I've seen many questions about the infamous SettingWithCopy
warning. I've even ventured to answer a few of them. Recently, I was putting together an answer that involved this topic and I wanted to present the benefit of a dataframe view. I failed to produce a tangible demonstration of why it is a good idea to create a dataframe view or whatever the thing is that generates SettingWithCopy
Consider df
df = pd.DataFrame([[1, 2], [3, 4]], list('ab'), list('AB'))
df
A B
x 1 2
y 3 4
and dfv
which is a copy of df
dfv = df[['A']]
print(dfv.is_copy)
<weakref at 0000000010916E08; to 'DataFrame' at 000000000EBF95C0>
print(bool(dfv.is_copy))
True
I can generate the SettingWithCopy
dfv.iloc[0, 0] = 0
However, dfv
has changed
print(dfv)
A
a 0
b 3
df
has not
print(df)
A B
x 1 2
y 3 4
and dfv
is still a copy
print(bool(dfv.is_copy))
True
If I change df
df.iloc[0, 0] = 7
print(df)
A B
x 7 2
y 3 4
But dfv
has not changed.
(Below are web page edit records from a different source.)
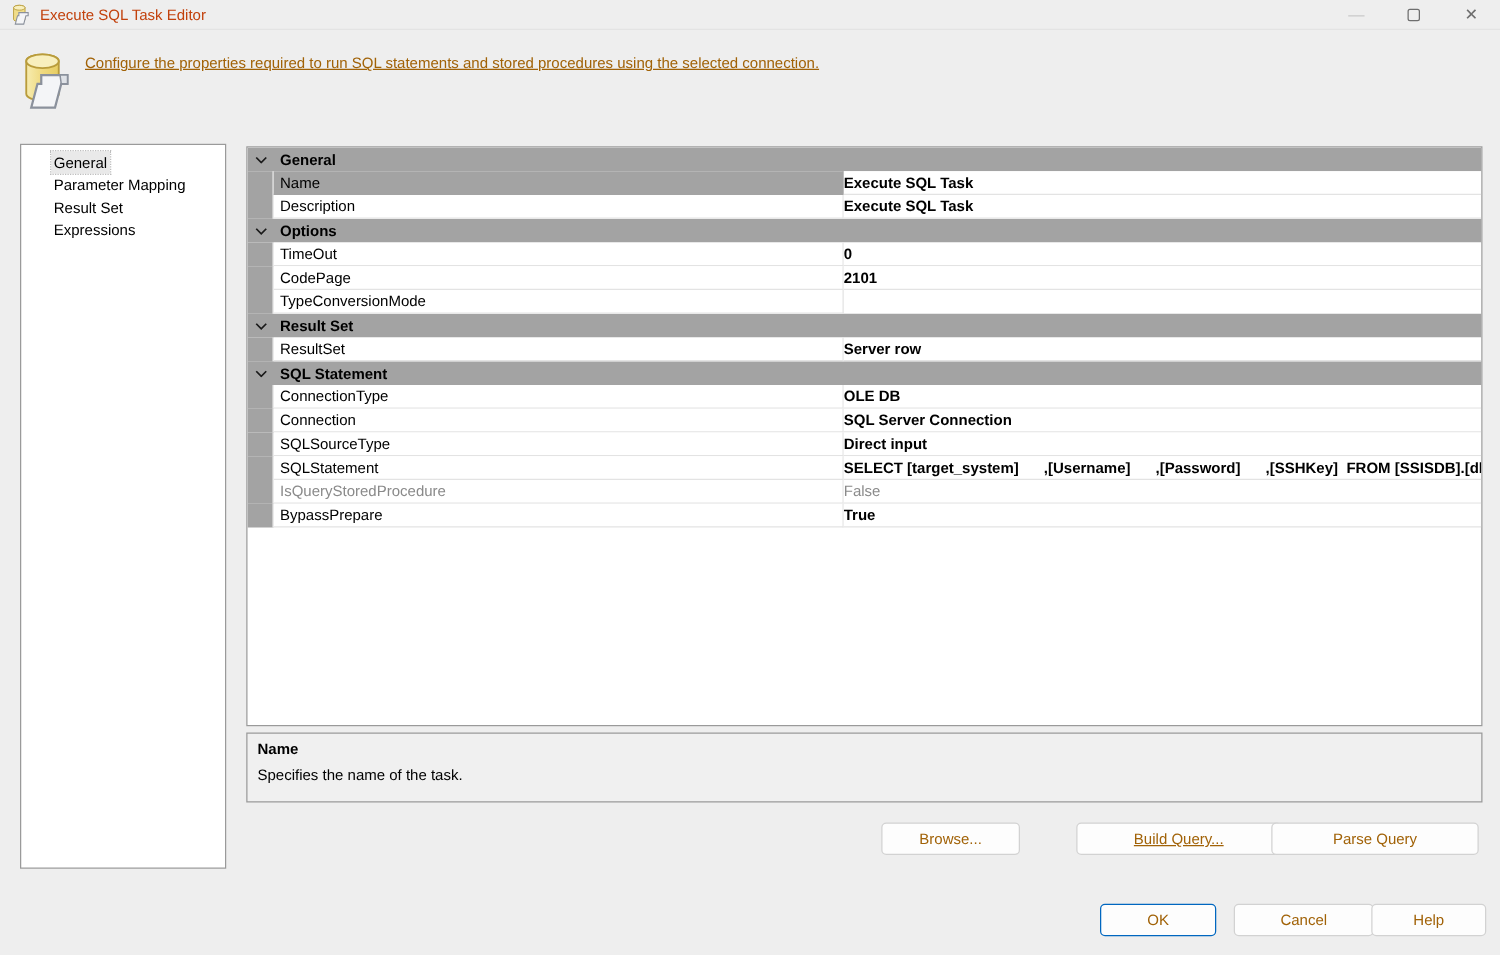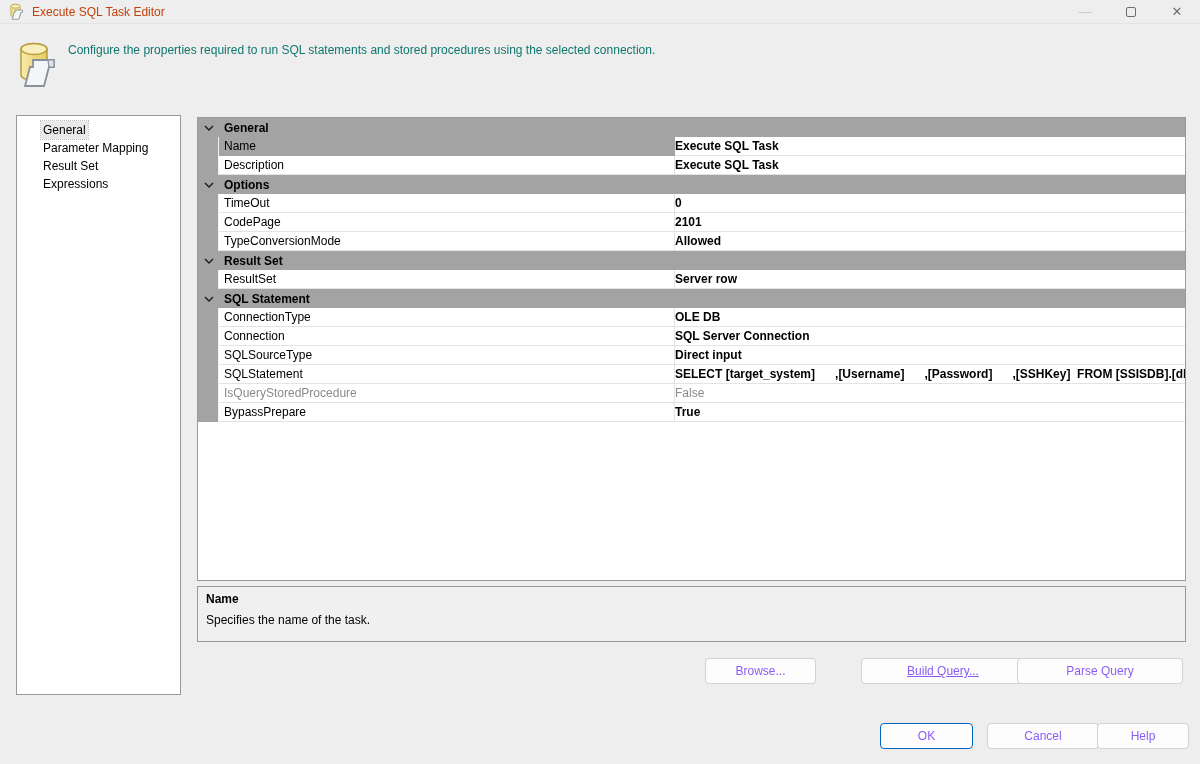--- a/index.html
+++ b/index.html
@@ -20,21 +20,21 @@
   }
   .titlebar .app-icon { margin-left:8px; width:17px; height:17px; display:inline-flex; }
   .titlebar .title { margin-left:7px; color:#c2410c; font-size:12px; }
   .win-controls { margin-left:auto; display:flex; align-items:center; height:100%; }
   .win-btn { width:46px; height:24px; display:flex; align-items:center; justify-content:center;
              color:#6e6e6e; font-size:13px; cursor:default; }
   .win-btn.min { color:#c6c6c6; }
   .win-btn .maxbox { width:10px; height:10px; border:1px solid #6e6e6e; border-radius:2px; display:inline-block; }
   
   .header-icon { position:absolute; left:17px; top:40px; width:40px; height:48px; }
-  .header-text { position:absolute; left:68px; top:43px; width:900px; color:#0f766e; }
+  .header-text { position:absolute; left:68px; top:43px; width:900px; color:#a16207;text-decoration:underline; }
   
   .sidebar {
     position:absolute; left:16px; top:115px; width:165px; height:580px;
     background:#ffffff; border:1px solid #9a9a9a; padding-top:5px;
   }
   .side-item { height:18px; line-height:18px; padding-left:24px; cursor:default; }
   .side-item span { display:inline-block; padding:0 2px; }
   .side-item.selected span { background:#e9e9e9; outline:1px dotted #bdbdbd; }
   
   .grid {
@@ -65,21 +65,21 @@
   .desc-panel {
     position:absolute; left:197px; top:586px; width:989px; height:56px;
     background:#f0f0f0; border:1px solid #9a9a9a; padding:5px 8px;
   }
   .desc-panel .desc-title { font-weight:bold; }
   .desc-panel .desc-text { margin-top:7px; }
   
   .btn {
     position:absolute; height:26px; background:#fdfdfd;
     border:1px solid #d2d2d2; border-radius:4px;
-    font-family:"Liberation Sans", sans-serif; font-size:12px; color:#8b5cf6;
+    font-family:"Liberation Sans", sans-serif; font-size:12px; color:#a16207;
     display:flex; align-items:center; justify-content:center; cursor:default;
   }
   .btn-browse { left:705px; top:658px; width:111px; }
   .btn-build  { left:861px; top:658px; width:164px;text-decoration:underline; }
   .btn-parse  { left:1017px; top:658px; width:166px; }
   .btn-ok     { left:880px; top:723px; width:93px; border-color:#0067c0; }
   .btn-cancel { left:987px; top:723px; width:112px; }
   .btn-help   { left:1097px; top:723px; width:92px; }
 </style>
 </head>
@@ -169,21 +169,20 @@
 
   <div class="prop-row">
     <span class="gutter"></span>
     <span class="prop-label">CodePage</span>
     <span class="prop-value">2101</span>
   </div>
 
   <div class="prop-row">
     <span class="gutter"></span>
     <span class="prop-label">TypeConversionMode</span>
-    <span class="prop-value">Allowed</span>
   </div>
 
   <div class="sec-row">
     <span class="sec-chevron">
       <svg width="10" height="6" viewBox="0 0 10 6">
           <polyline points="1,1 5,5 9,1" fill="none" stroke="#1a1a1a" stroke-width="1.4"></polyline>
         </svg>
     </span>
     <span class="sec-title">Result Set</span>
   </div>

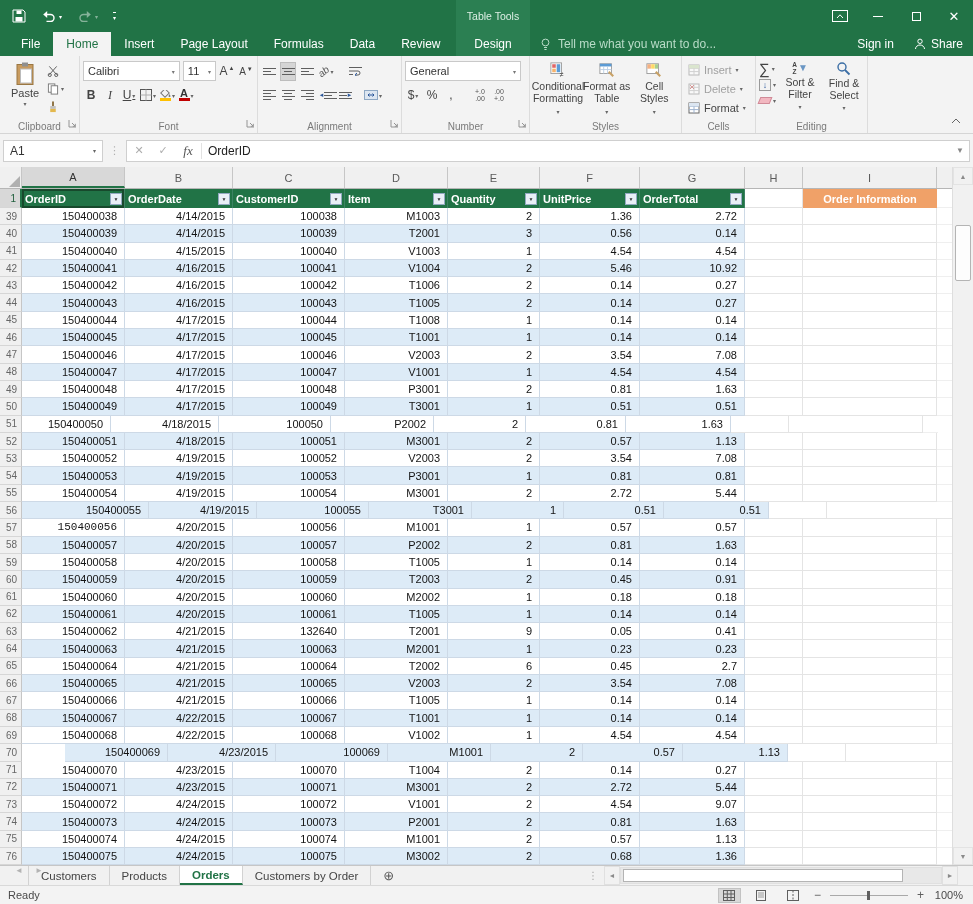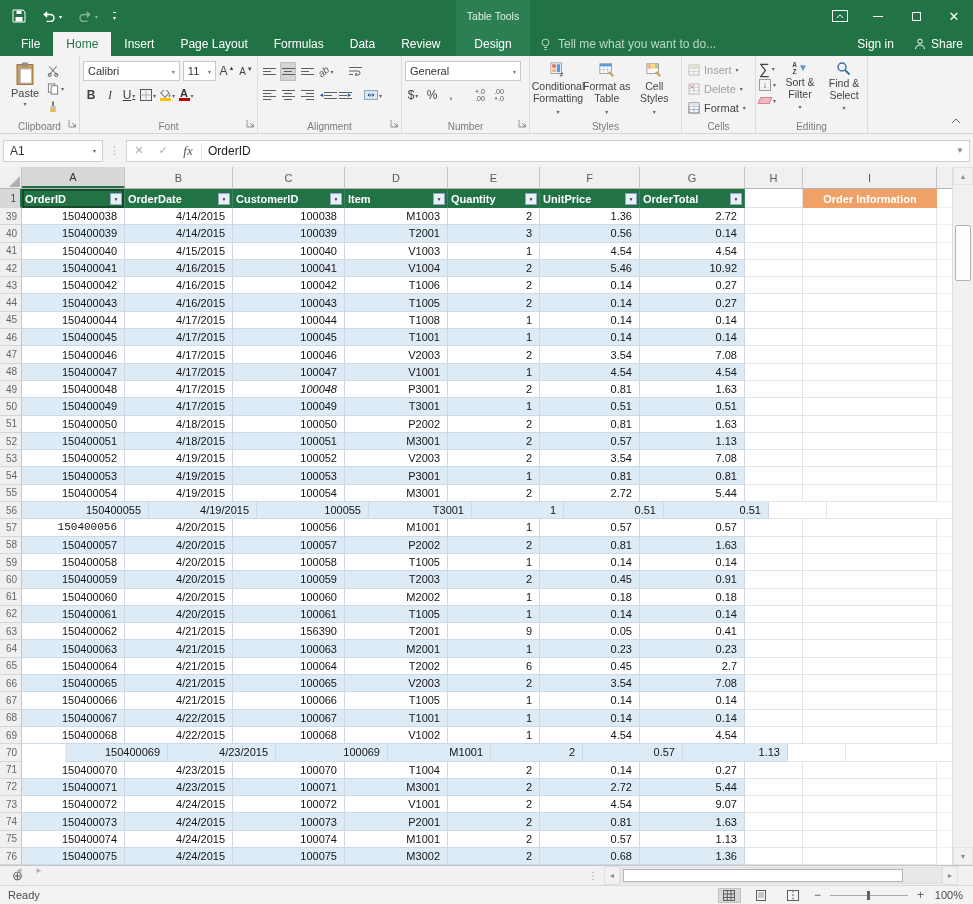--- a/index.html
+++ b/index.html
@@ -743,21 +743,21 @@
         <div class="dcell" style="width: 100px;">4.54</div>
         <div class="dcell" style="width: 105px;">4.54</div>
         <div class="dcell plaincell" style="width: 58px;"></div>
         <div class="dcell plaincell" style="width: 134px;"></div>
         <div class="sliver"></div>
       </div>
       <div class="grow drow">
         <div class="rn">49</div>
         <div class="dcell" style="width: 103px;">150400048</div>
         <div class="dcell" style="width: 108px;">4/17/2015</div>
-        <div class="dcell" style="width: 112px; font-style: italic;">100048</div>
+        <div class="dcell" style="width: 112px;">100048</div>
         <div class="dcell" style="width: 103px;">P3001</div>
         <div class="dcell" style="width: 92px;">2</div>
         <div class="dcell" style="width: 100px;">0.81</div>
         <div class="dcell" style="width: 105px;">1.63</div>
         <div class="dcell plaincell" style="width: 58px;"></div>
         <div class="dcell plaincell" style="width: 134px;"></div>
         <div class="sliver"></div>
       </div>
       <div class="grow drow banded">
         <div class="rn">50</div>
@@ -767,21 +767,21 @@
         <div class="dcell" style="width: 103px;">T3001</div>
         <div class="dcell" style="width: 92px;">1</div>
         <div class="dcell" style="width: 100px;">0.51</div>
         <div class="dcell" style="width: 105px;">0.51</div>
         <div class="dcell plaincell" style="width: 58px;"></div>
         <div class="dcell plaincell" style="width: 134px;"></div>
         <div class="sliver"></div>
       </div>
       <div class="grow drow">
         <div class="rn">51</div>
-        <div class="dcell" style="width: 103px; text-align: center;">150400050</div>
+        <div class="dcell" style="width: 89px; text-align: center;">150400050</div>
         <div class="dcell" style="width: 108px;">4/18/2015</div>
         <div class="dcell" style="width: 112px;">100050</div>
         <div class="dcell" style="width: 103px;">P2002</div>
         <div class="dcell" style="width: 92px;">2</div>
         <div class="dcell" style="width: 100px;">0.81</div>
         <div class="dcell" style="width: 105px;">1.63</div>
         <div class="dcell plaincell" style="width: 58px;"></div>
         <div class="dcell plaincell" style="width: 134px;"></div>
         <div class="sliver"></div>
       </div>
@@ -925,21 +925,21 @@
         <div class="dcell" style="width: 100px;">0.14</div>
         <div class="dcell" style="width: 105px;">0.14</div>
         <div class="dcell plaincell" style="width: 58px;"></div>
         <div class="dcell plaincell" style="width: 134px;"></div>
         <div class="sliver"></div>
       </div>
       <div class="grow drow">
         <div class="rn">63</div>
         <div class="dcell" style="width: 103px;">150400062</div>
         <div class="dcell" style="width: 108px;">4/21/2015</div>
-        <div class="dcell" style="width: 112px;">156390</div>
+        <div class="dcell" style="width: 112px;">132640</div>
         <div class="dcell" style="width: 103px;">T2001</div>
         <div class="dcell" style="width: 92px;">9</div>
         <div class="dcell" style="width: 100px;">0.05</div>
         <div class="dcell" style="width: 105px;">0.41</div>
         <div class="dcell plaincell" style="width: 58px;"></div>
         <div class="dcell plaincell" style="width: 134px;"></div>
         <div class="sliver"></div>
       </div>
       <div class="grow drow banded">
         <div class="rn">64</div>
@@ -1114,20 +1114,26 @@
 
   <div class="vscroll">
     <span class="vs-up">▲</span>
     <span class="vthumb"></span>
     <span class="vs-down">▼</span>
   </div>
 
   <div class="sheetbar">
     <span class="snav" style="position:absolute; left:10px;">◄</span>
     <span class="snav" style="position:absolute; left:30px;">►</span>
+    <div class="stabs" id="sheet-tabs-list">
+        <div class="stab">Customers</div>
+        <div class="stab">Products</div>
+        <div class="stab active">Orders</div>
+        <div class="stab">Customers by Order</div>
+      </div>
     <span class="newsheet">⊕</span>
     <span class="sspacer"></span>
     <span class="sdots">⋮</span>
     <span class="hs-btn">◄</span>
     <span class="hs-track">
         <span class="hthumb"></span>
       </span>
     <span class="hs-btn">►</span>
     <span class="hs-right-pad"></span>
   </div>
However, I can reference df
from dfv
print(dfv.is_copy())
A B
x 7 2
y 3 4
Question
If dfv
maintains it's own data (meaning, it doesn't actually save memory) and it assigns values via assignment operations despite warnings, then why do we bother saving references in the first place and generate SettingWithCopyWarning
at all?
What is the tangible benefit?